[Exercise details]
All pictures are to be excluded when the data below is output verbatim.

[Records shown]
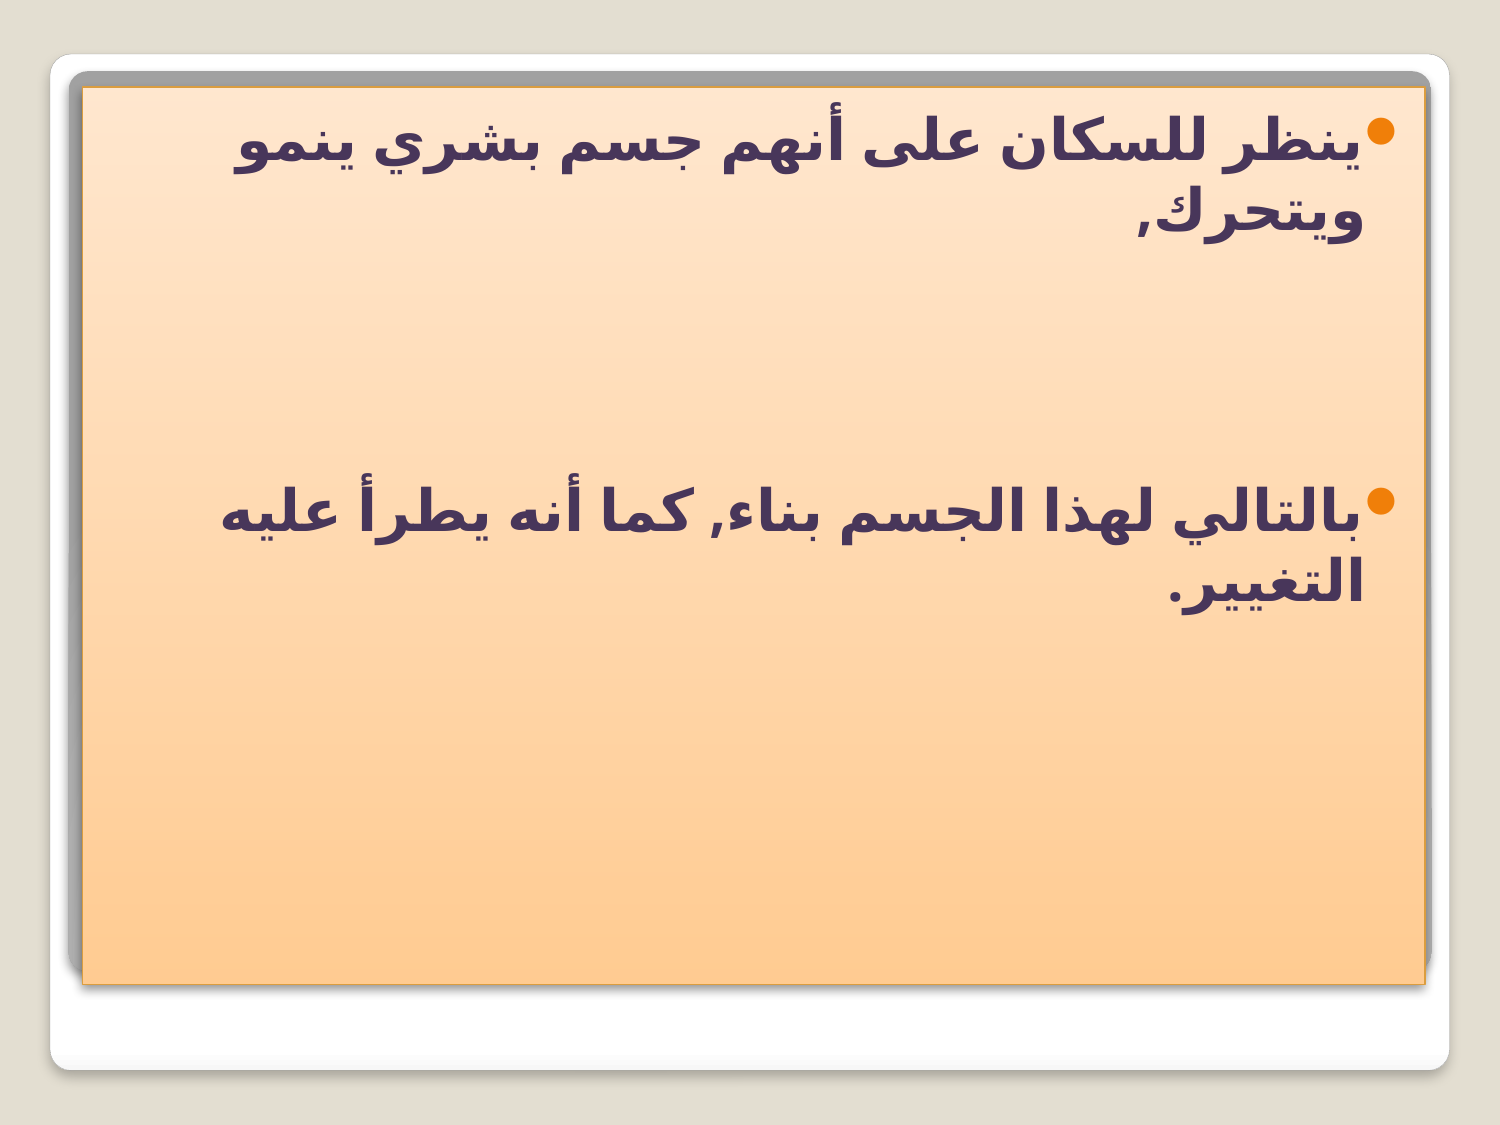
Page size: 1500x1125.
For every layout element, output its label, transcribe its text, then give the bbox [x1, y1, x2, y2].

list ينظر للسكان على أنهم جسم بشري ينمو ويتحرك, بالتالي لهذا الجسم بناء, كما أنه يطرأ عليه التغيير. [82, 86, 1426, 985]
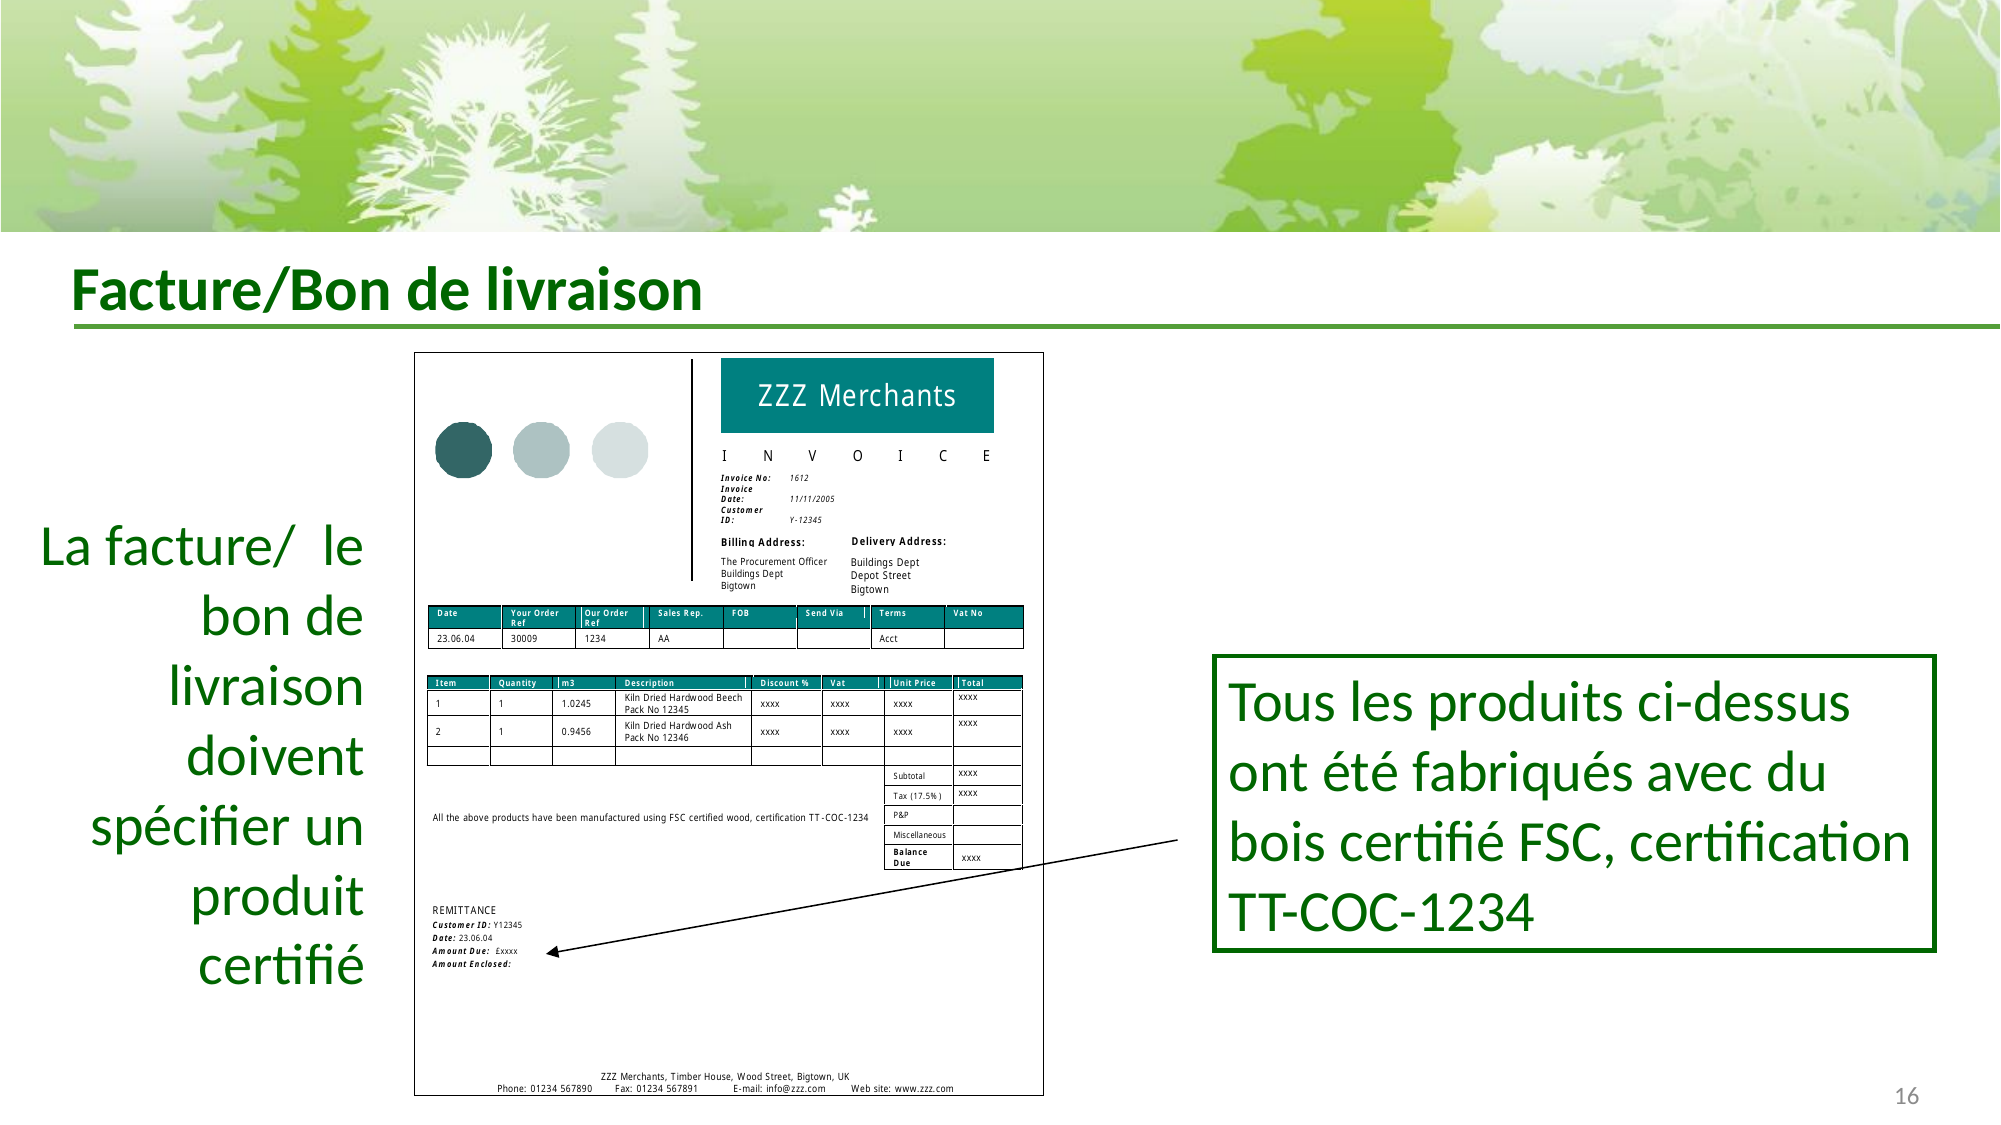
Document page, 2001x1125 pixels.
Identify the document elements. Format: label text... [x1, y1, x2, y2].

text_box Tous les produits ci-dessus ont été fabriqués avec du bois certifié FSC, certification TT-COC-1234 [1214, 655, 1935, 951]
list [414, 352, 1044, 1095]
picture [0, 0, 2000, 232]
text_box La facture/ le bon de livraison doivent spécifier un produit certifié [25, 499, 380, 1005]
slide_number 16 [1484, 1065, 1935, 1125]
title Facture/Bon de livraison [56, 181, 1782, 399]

[Answer box]
Page size: 1500x1125.
For every layout element, output its label, transcribe its text, then give the bbox [x1, y1, x2, y2].

list ينظر للسكان على أنهم جسم بشري ينمو ويتحرك, بالتالي لهذا الجسم بناء, كما أنه يطرأ عليه التغيير. [82, 86, 1426, 985]
Document page, 2001x1125 pixels.
Identify the document elements. Format: label text... [x1, y1, x2, y2].

text_box Tous les produits ci-dessus ont été fabriqués avec du bois certifié FSC, certification TT-COC-1234 [1214, 655, 1935, 951]
list [414, 352, 1044, 1095]
picture [0, 0, 2000, 232]
text_box La facture/ le bon de livraison doivent spécifier un produit certifié [25, 499, 380, 1005]
slide_number 16 [1484, 1065, 1935, 1125]
title Facture/Bon de livraison [56, 181, 1782, 399]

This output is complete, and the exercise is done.